Da sind die Ratten die Wilderer.

Gruß Ronni


----------



## Taxidermist (15. November 2017)

*AW: Ulm: Fischwilderer auf frischer Tat erwischt - direkt in Fischtreppe!*

200 Kg Fisch, die dort wohl täglich am Rechen hängen, ist mal eine Hausnummer!
Auch wenn dies bestimmt nicht Jahresdurchschnitt ist, weil jetzt z.B. die Aale abwandern und deshalb wahrscheinlich gehäuft dort hängen bleiben.
Eigentlich finde ich es nicht weiter schlimm, wenn diese Fische welche ansonsten wohl entsorgt würden, noch einen Abnehmer finden, der sie auch verwertet!
Nur werden diese Typen auch die Fische, welche in der Fischtreppe auf oder absteigen wollen, genau so mitnehmen und da keinen Unterschied machen?

Jürgen


----------



## -MW- (15. November 2017)

*AW: Ulm: Fischwilderer auf frischer Tat erwischt - direkt in Fischtreppe!*

Bestens....das die die geschnappt haben! Hoffe mal das dann ne schmerzhafte Strafe verhängt, und ohne Gnade zur Rechenschaft gezogen wird!!! 
 Und ich hoffe das legt sich auf deren Karma;  so viele Lebewesen zu töten-egal welche Fischart es ist.. unfucki**fassbar #d aber Realität:r


----------



## fishhawk (15. November 2017)

*AW: Ulm: Fischwilderer auf frischer Tat erwischt - direkt in Fischtreppe!*

Hallo,



> Und ich hoffe das legt sich auf deren Karma; so viele Lebewesen zu töten-egal welche Fischart es ist.

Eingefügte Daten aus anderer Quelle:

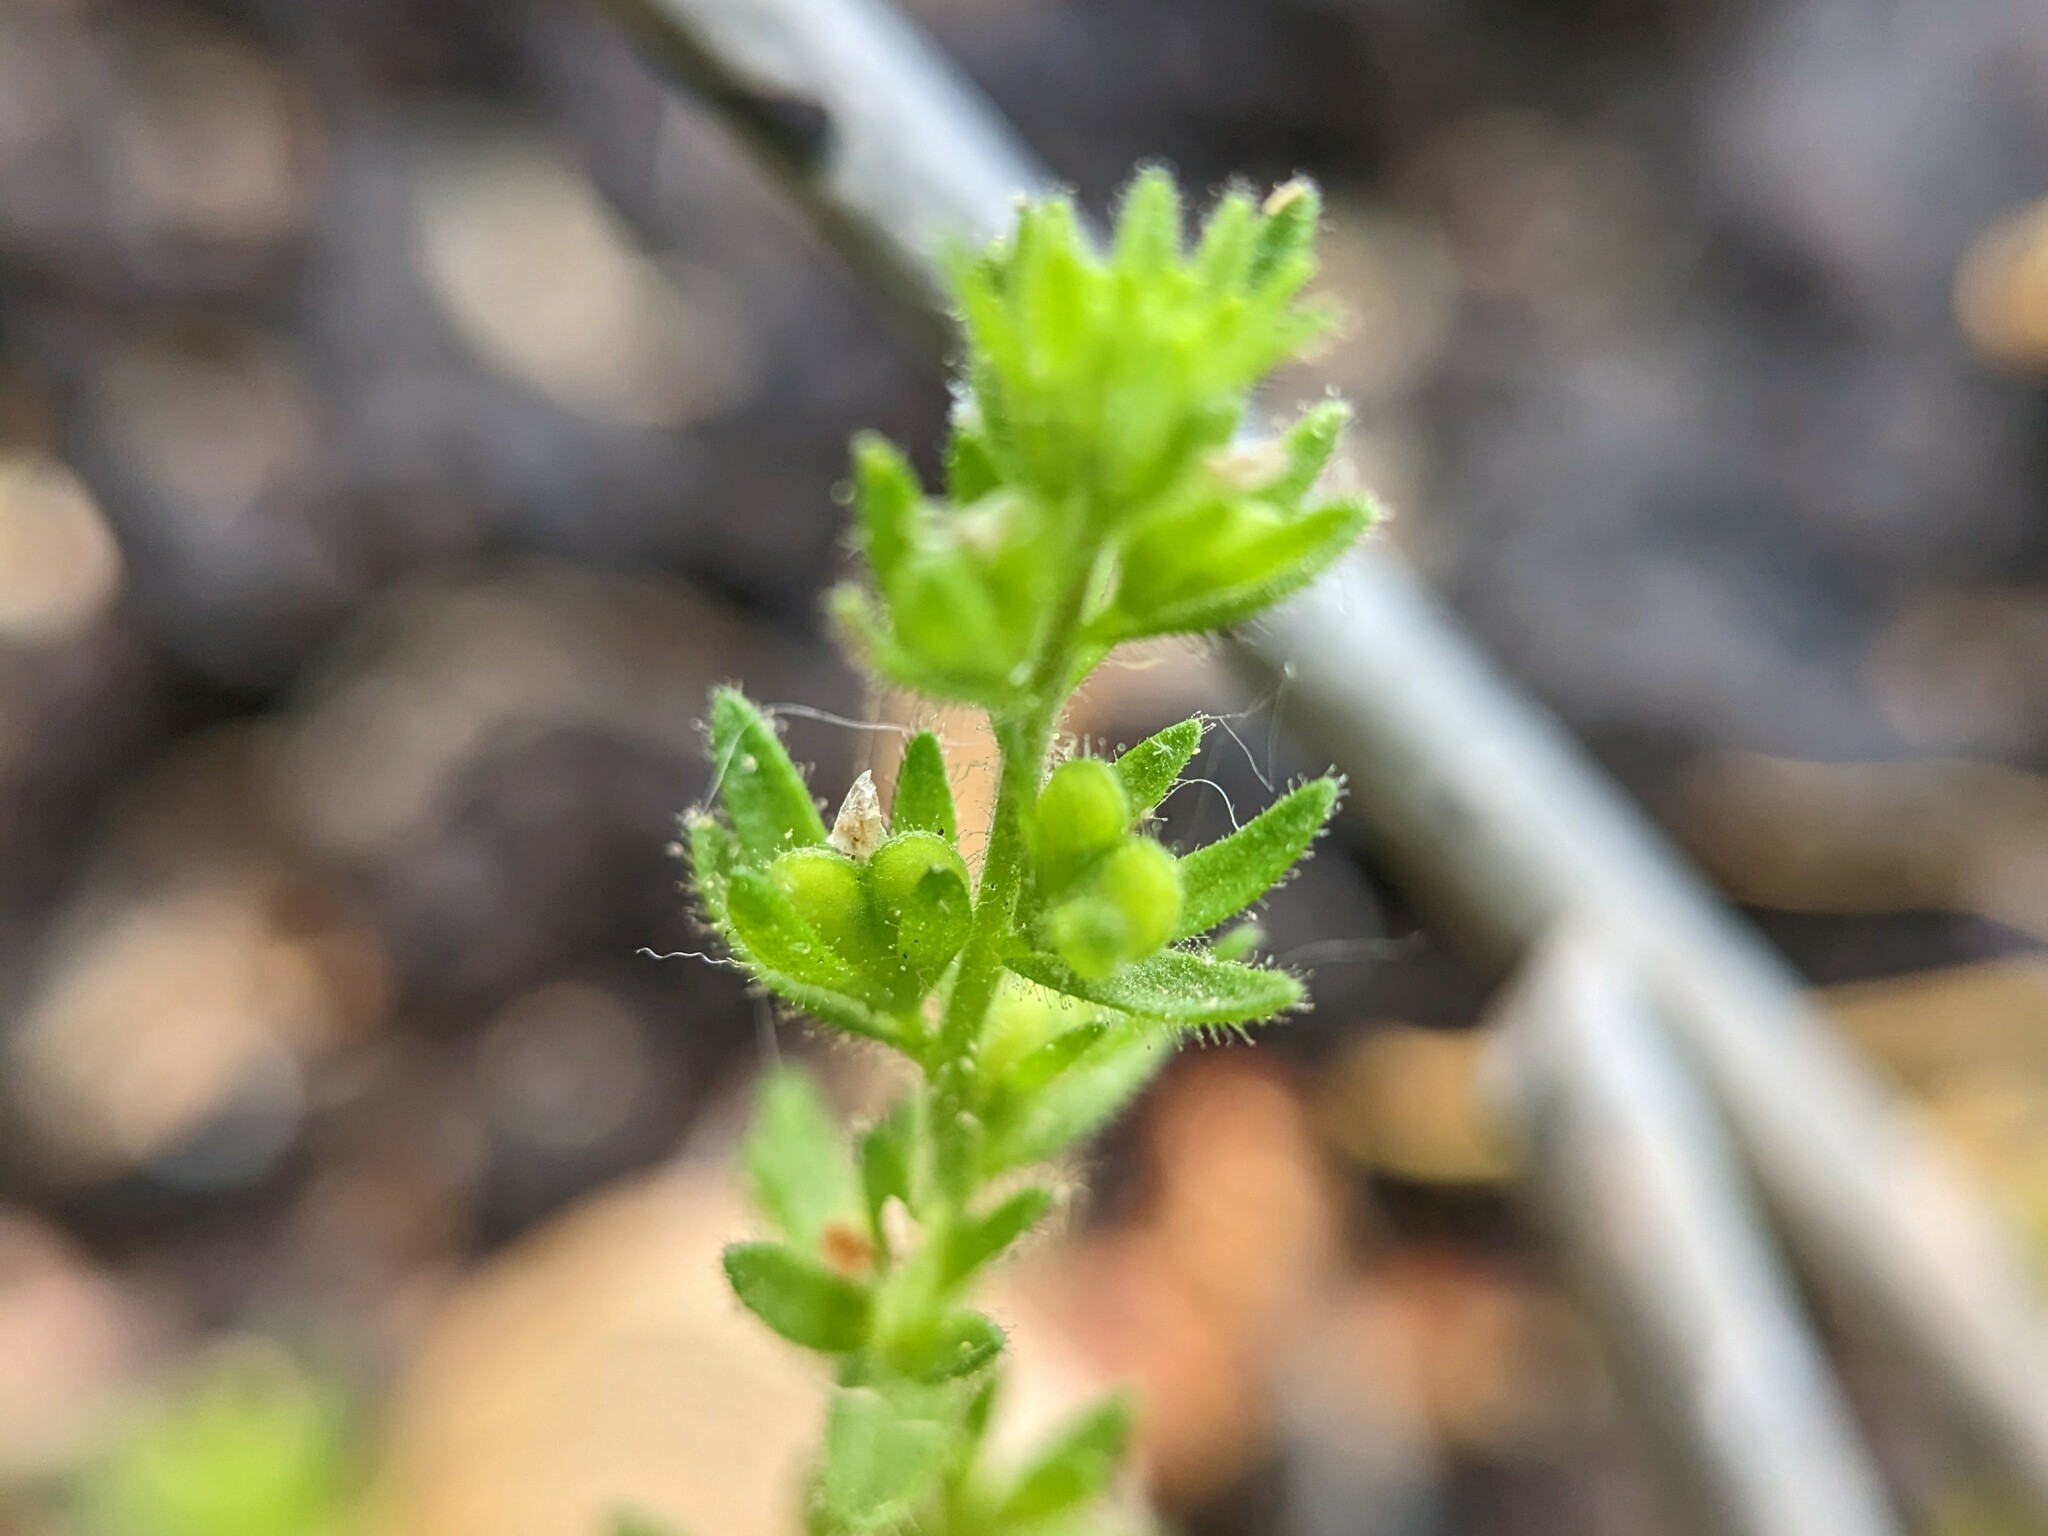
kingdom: Plantae
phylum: Tracheophyta
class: Magnoliopsida
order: Lamiales
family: Plantaginaceae
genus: Veronica
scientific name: Veronica arvensis
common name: Corn speedwell
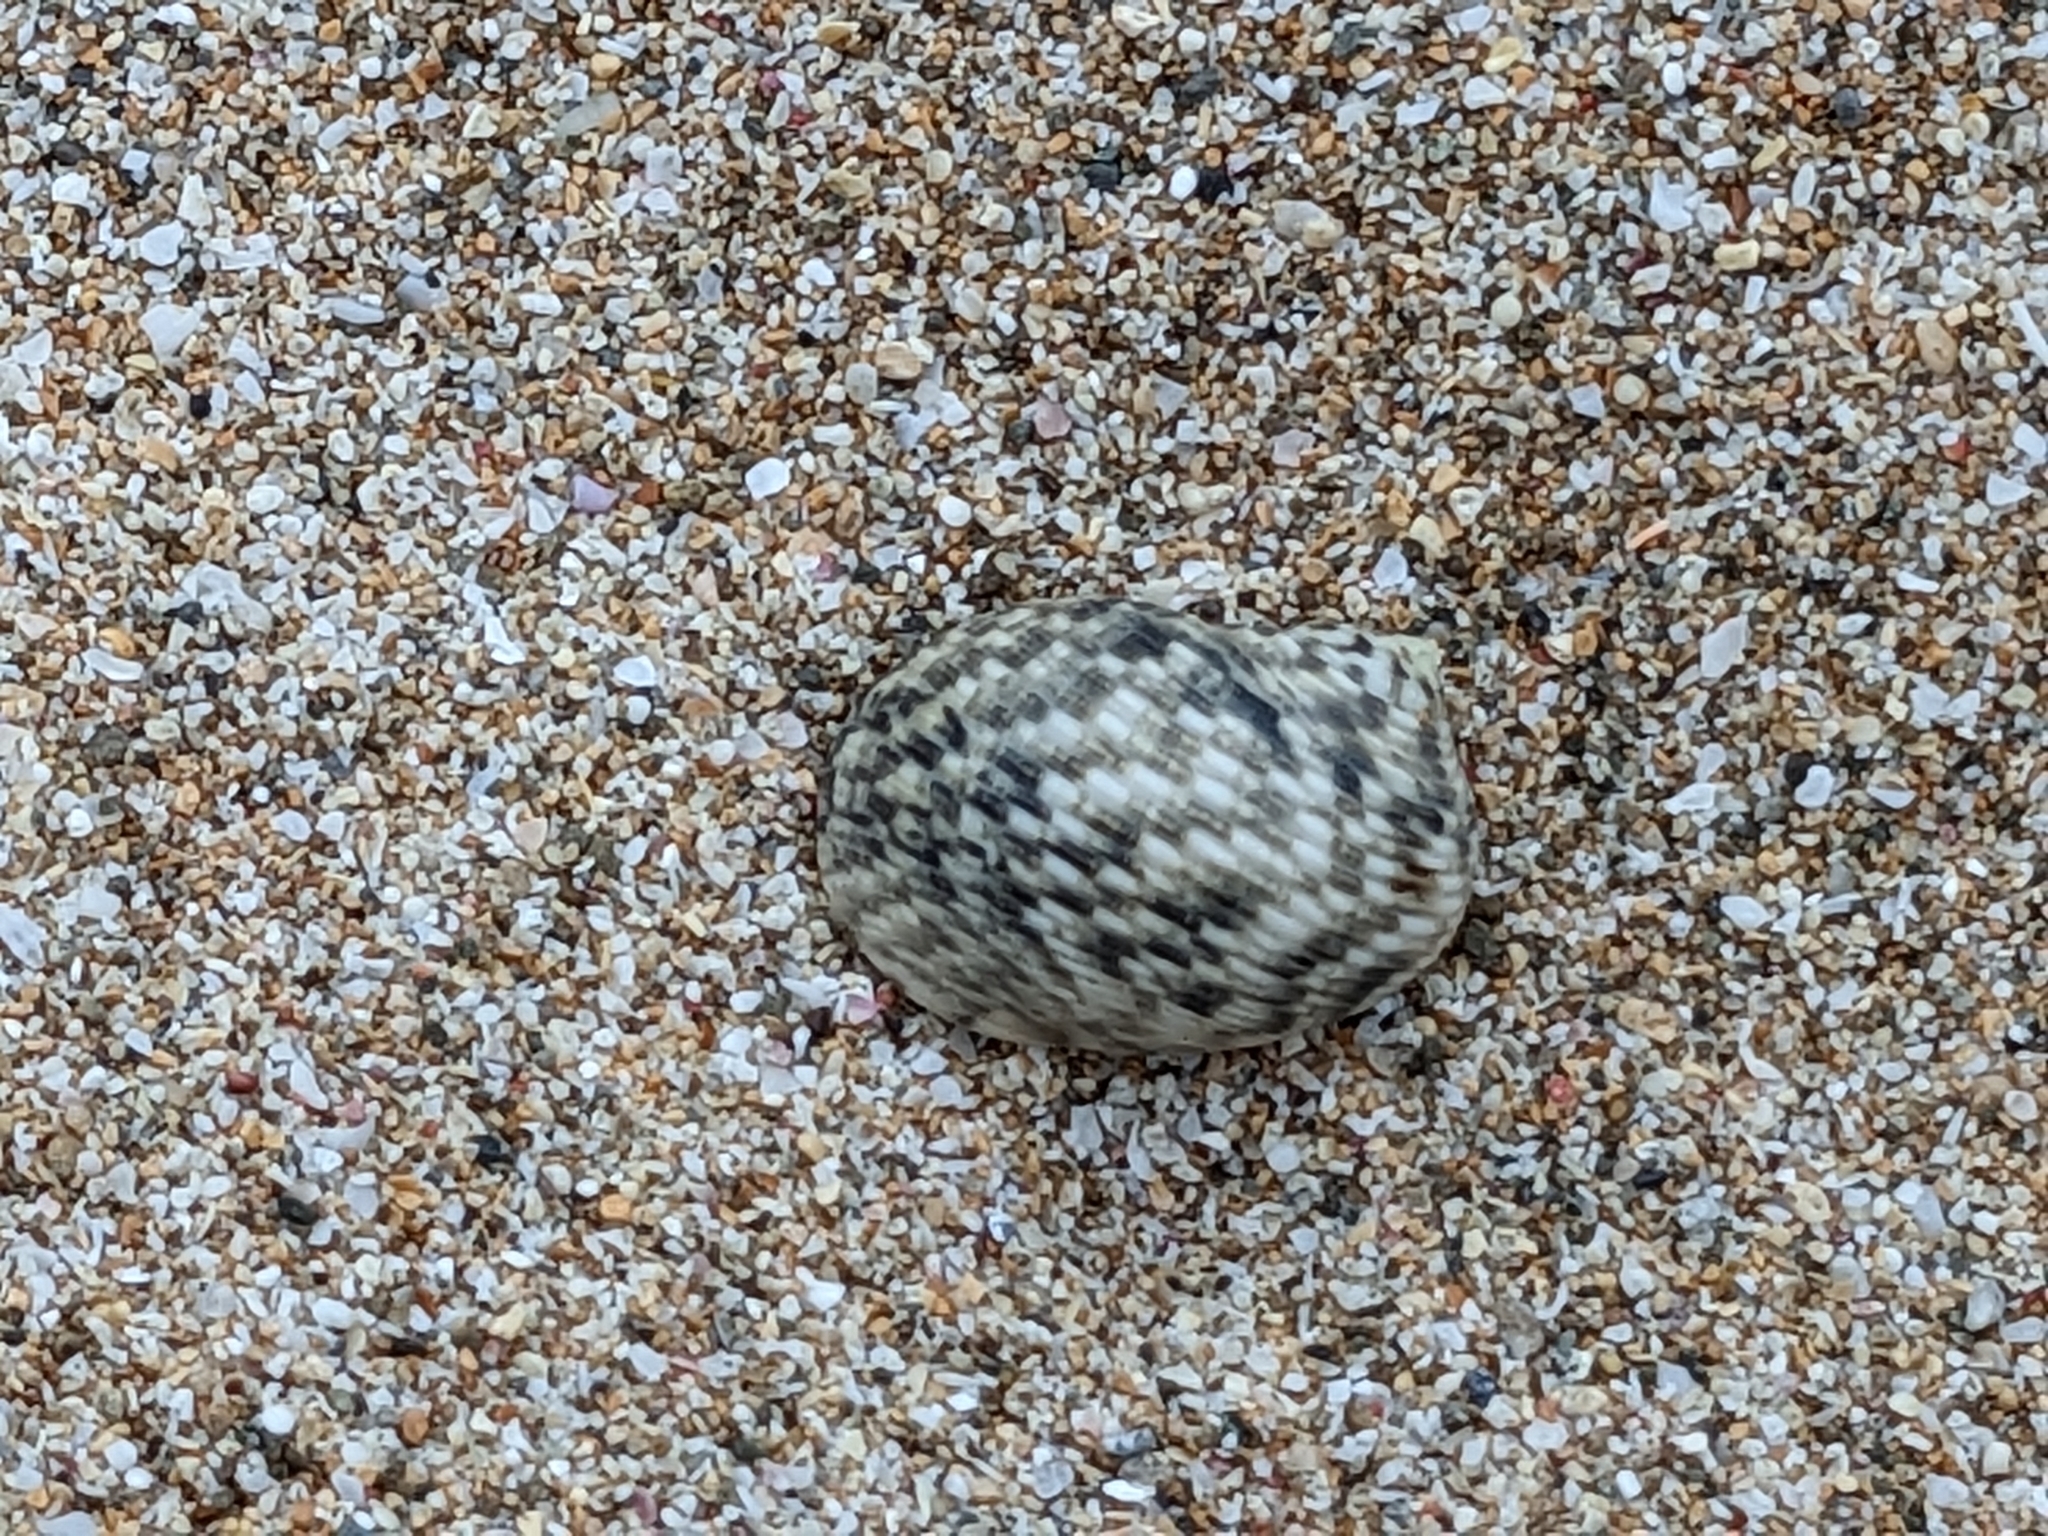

Du beziehst dich jetzt aber auf die Kraftweksbetreiber , oder liege ich da falsch?


----------



## -MW- (16. November 2017)

*AW: Ulm: Fischwilderer auf frischer Tat erwischt - direkt in Fischtreppe!*

Nee. war schon auf die 4 "Wilderer" & deren Karma bezogen....die (Angler)Meinung zu Kraftwerksbetreibern wird ja wohl einstimmig(schlecht) sein


----------



## Deep Down (16. November 2017)

*AW: Ulm: Fischwilderer auf frischer Tat erwischt - direkt in Fischtreppe!*



Taxidermist schrieb:


> 200 Kg Fisch, die dort wohl täglich am Rechen hängen, ist mal eine Hausnummer!
> ......



Wobei das der eigentliche Skandal ist! Wieviel verrecken dabei?

Und vor allem, wenn das das typische Verfahren ist.....wo sind die Verbände?:q


----------



## Thomas9904 (16. November 2017)

*AW: Ulm: Fischwilderer auf frischer Tat erwischt - direkt in Fischtreppe!*

Komm, hör doch auf. 

die real existierenden Verbände sind für mich Irrtum oder Irrweg der anglerischen Evolution, ein Rückschritt in die Steinzeit naturschützender, organisierter Sport- und Angelfischerei  statt ehrlichen und anständigen, einfachen Angelns. 

Denen stehen doch solche Fischräuber am Ende vermutlich noch näher (weil ja wenigstens zur Verwertung..) als ein nachhaltig agierender Angler mit zurücksetzen.


----------



## Thomas9904 (17. November 2017)

*AW: Ulm: Fischwilderer auf frischer Tat erwischt - direkt in Fischtreppe!*



Ruttentretzer schrieb:


> Hallo
> Bei uns in Fürth an der Rednitz ist auch so ein Rechen vor der Turbine.Die Fische landen im Abfallbehälter, der auch eingezäunt ist.
> Da sind die Ratten die Wilderer.
> 
> Gruß Ronni


Im Abfallbehälter? 
Ernsthaft?


----------



## JottU (17. November 2017)

*AW: Ulm: Fischwilderer auf frischer Tat erwischt - direkt in Fischtreppe!*

Hab ich an der Lahn auch paar mal gesehen.


----------



## Thomas9904 (17. November 2017)

*AW: Ulm: Fischwilderer auf frischer Tat erwischt - direkt in Fischtreppe!*

Solche Wilderer, oder dass da Fisch im Abfallbehälter landet?


----------



## JottU (17. November 2017)

*AW: Ulm: Fischwilderer auf frischer Tat erwischt - direkt in Fischtreppe!*

Das der Rechen automatisch gereinigt wurde, alles aufs Förderband und von dort in Container. Da war dann halt auch Fisch dabei. 
Für Ottonormalverbraucher nicht zu beobachten, aber wir haben da arbeitsbedingt direkt am Wehr / Einlauf fest gemacht.


----------